Dead_E23 Posted March 7, 2017 Posted March 7, 2017 ,,,which is tucked away under the inlet manifold. This picture shows it well, but it's not as easy to see when the engine's in the car. You can feel the wiring on the solenoid if you grope around a bit - it may even be possible to transmit blows to the solenoid using a big screwdriver through the holes in the manifold, but I haven't looked at mine recently enough to remember. ETA: looking at the flywheel in that picture has made me realise I could inspect it using a tiny USB borescope through the hole for the crankshaft position sensor and without disturbing the starter motor.
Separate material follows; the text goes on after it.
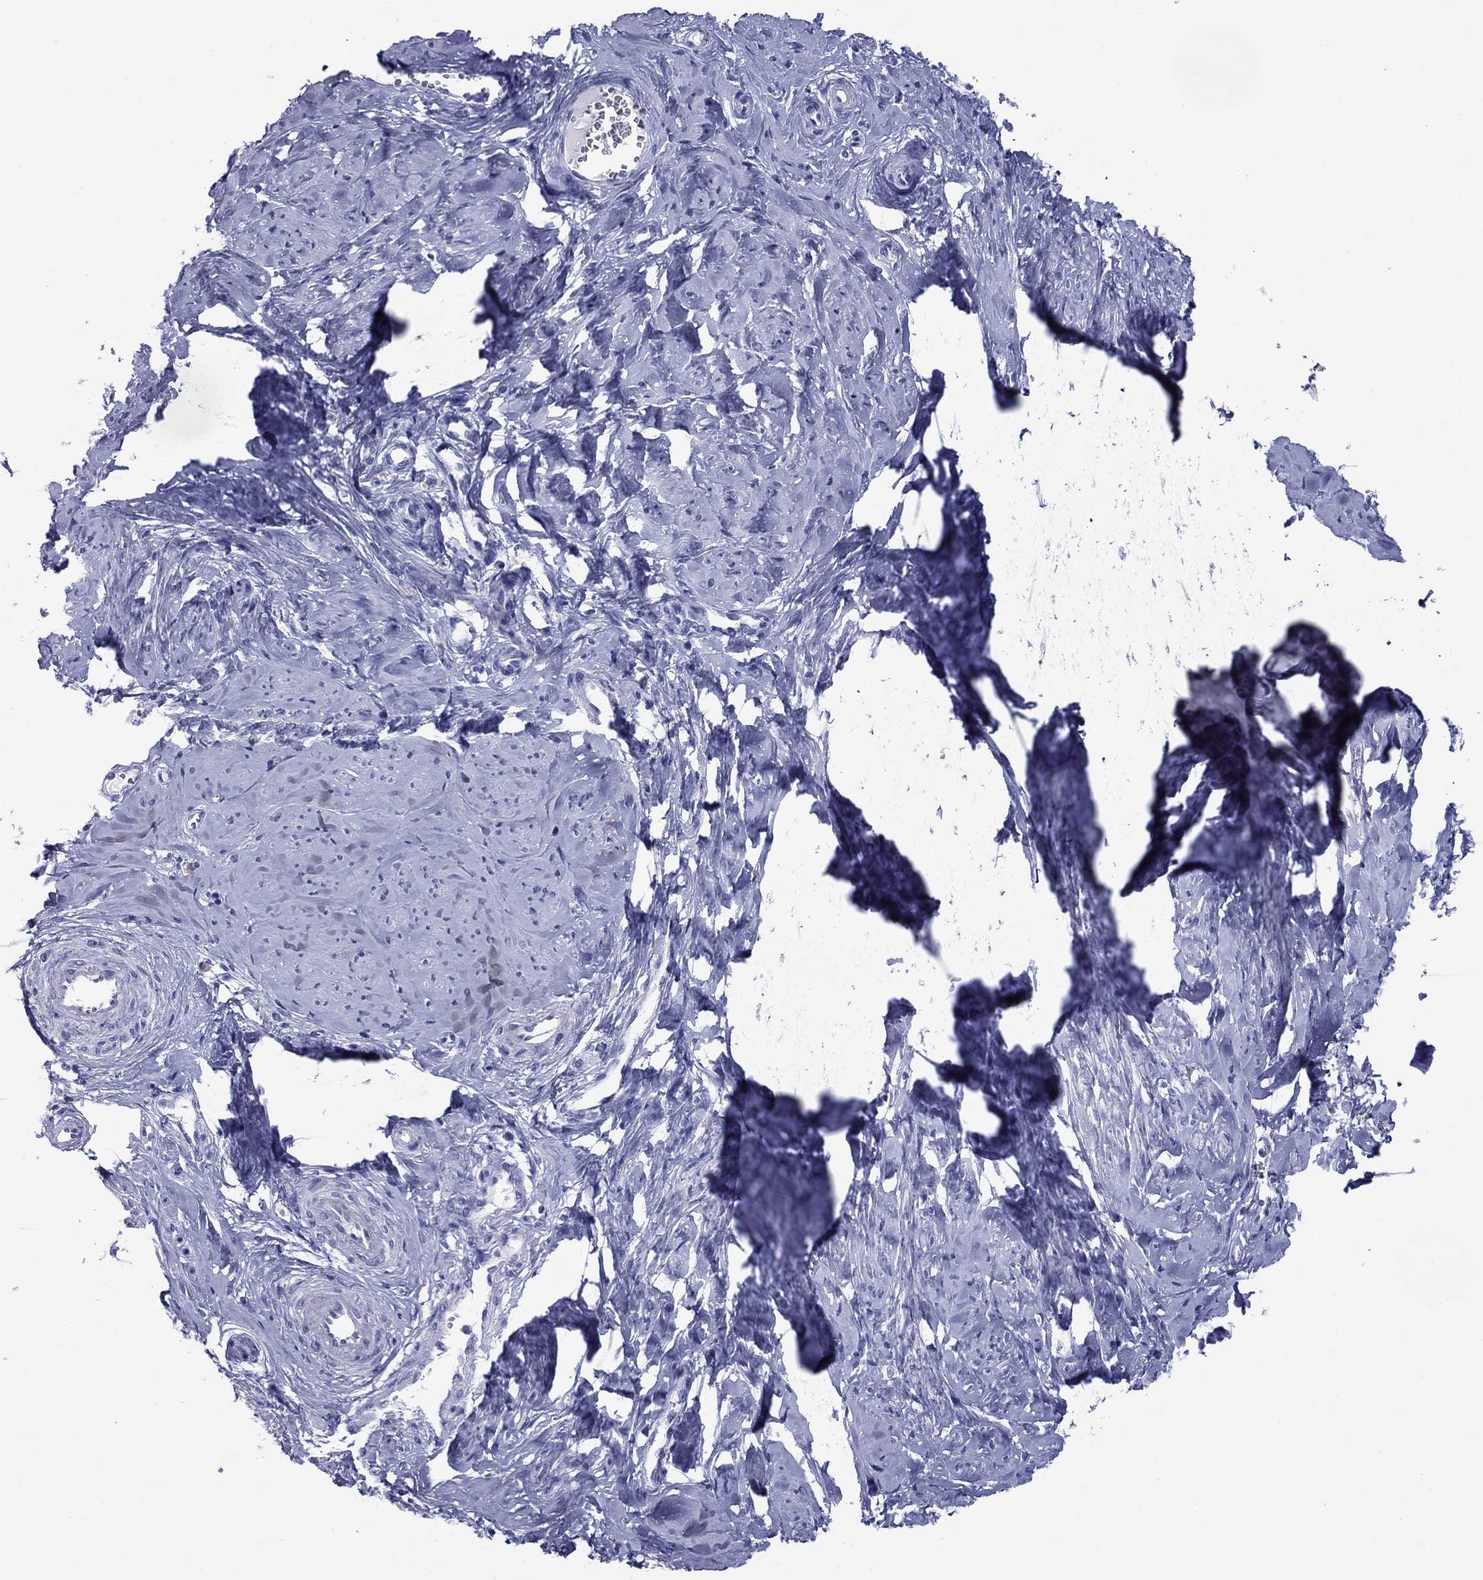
{"staining": {"intensity": "negative", "quantity": "none", "location": "none"}, "tissue": "smooth muscle", "cell_type": "Smooth muscle cells", "image_type": "normal", "snomed": [{"axis": "morphology", "description": "Normal tissue, NOS"}, {"axis": "topography", "description": "Smooth muscle"}], "caption": "This is an immunohistochemistry (IHC) micrograph of benign smooth muscle. There is no expression in smooth muscle cells.", "gene": "TCFL5", "patient": {"sex": "female", "age": 48}}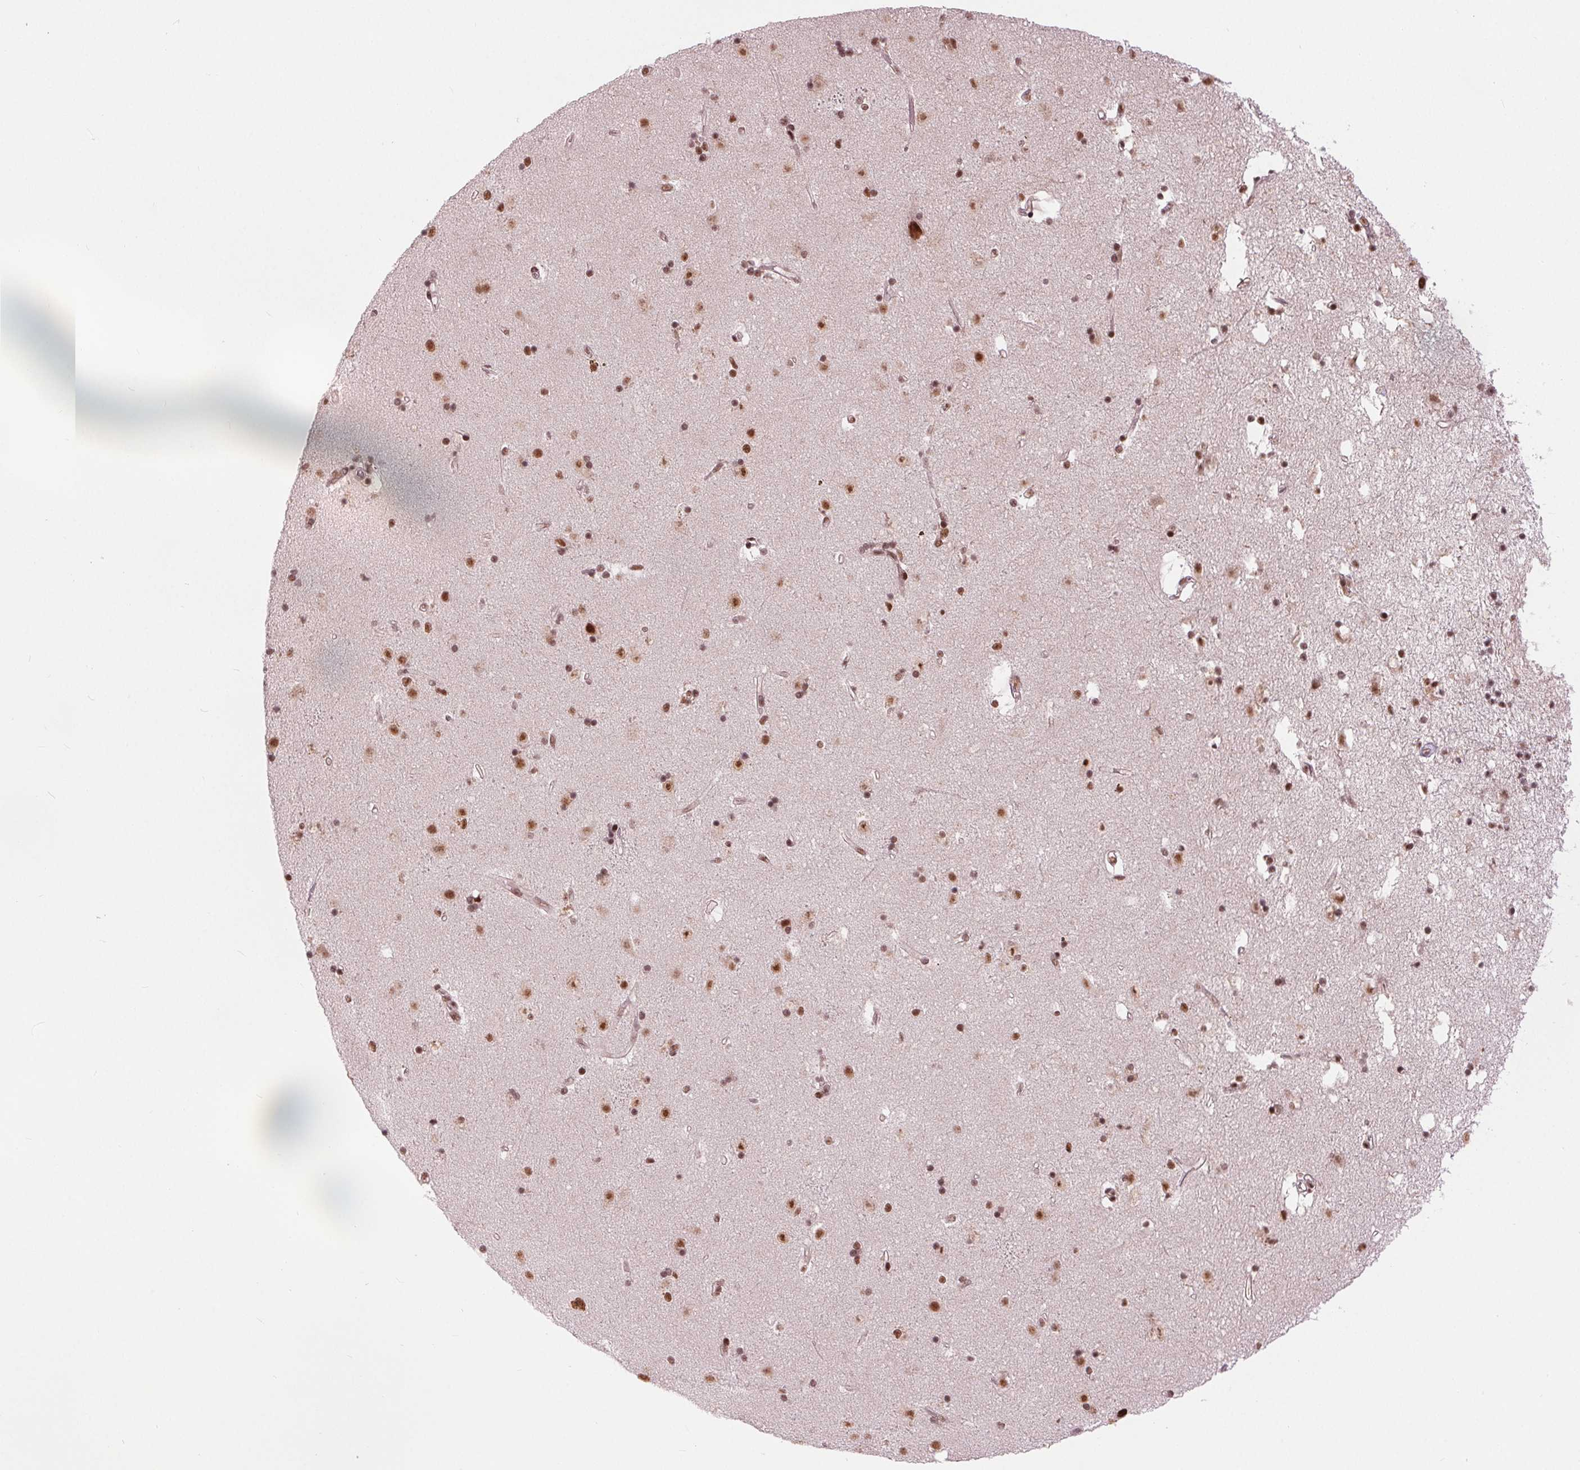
{"staining": {"intensity": "moderate", "quantity": "25%-75%", "location": "nuclear"}, "tissue": "caudate", "cell_type": "Glial cells", "image_type": "normal", "snomed": [{"axis": "morphology", "description": "Normal tissue, NOS"}, {"axis": "topography", "description": "Lateral ventricle wall"}], "caption": "Immunohistochemical staining of unremarkable human caudate demonstrates medium levels of moderate nuclear expression in approximately 25%-75% of glial cells. (Stains: DAB in brown, nuclei in blue, Microscopy: brightfield microscopy at high magnification).", "gene": "LSM2", "patient": {"sex": "female", "age": 71}}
I suspect the timing pin has fallen out of mine.
smellmycheese Posted March 8, 2017 Author Posted March 8, 2017 OK it's not the starter! The diagram I had of the diagnostic plug was back to front so now I've bridged 11 and 14 and she starts! Result. The relay is clicking when ignition is turned so I'm thinking it must be this???
smellmycheese Posted March 8, 2017 Author Posted March 8, 2017 OK it's not the starter! The diagram I had of the diagnostic plug was back to front so now I've bridged 11 and 14 and she starts! Result. The relay is clicking when ignition is turned so I'm thinking it must be this???
The Reverend Bluejeans Posted March 8, 2017 Posted March 8, 2017 There is a starter inhibitor relay up under the dash - follow the wires from the switch on the sector gate. It's been 15 years since I worked on an E23 so I don't know where it is exactly.
The Reverend Bluejeans Posted March 8, 2017 Posted March 8, 2017 Just had a thought - the relay may be within the centre console but you may find the bracket that secures the push button switch to the selector has come loose.
smellmycheese Posted March 8, 2017 Author Posted March 8, 2017 Three speed or four speed?Not sure tbh. 728i.
BavarianRetro Posted March 9, 2017 Posted March 9, 2017 If it starts from the diag socket, it has to be something in the ignition switch, inhibitor switch, starter motor circuit. It'll be pretty simple to trace with a multimeter. To begin, try moving the gear selector slowly through the box as you hold the key on start.
The Reverend Bluejeans Posted March 9, 2017 Posted March 9, 2017 86/87 will be 4HP22 non switchable on a 728i.
smellmycheese Posted March 9, 2017 Author Posted March 9, 2017 86/87 will be 4HP22 non switchable on a 728i.I'm lost again. What's one of them?
The Reverend Bluejeans Posted March 9, 2017 Posted March 9, 2017 4HP22 - 4 speed ZF auto box. 728i's were not offered the switchable sport/economy version because they didn't have engine management.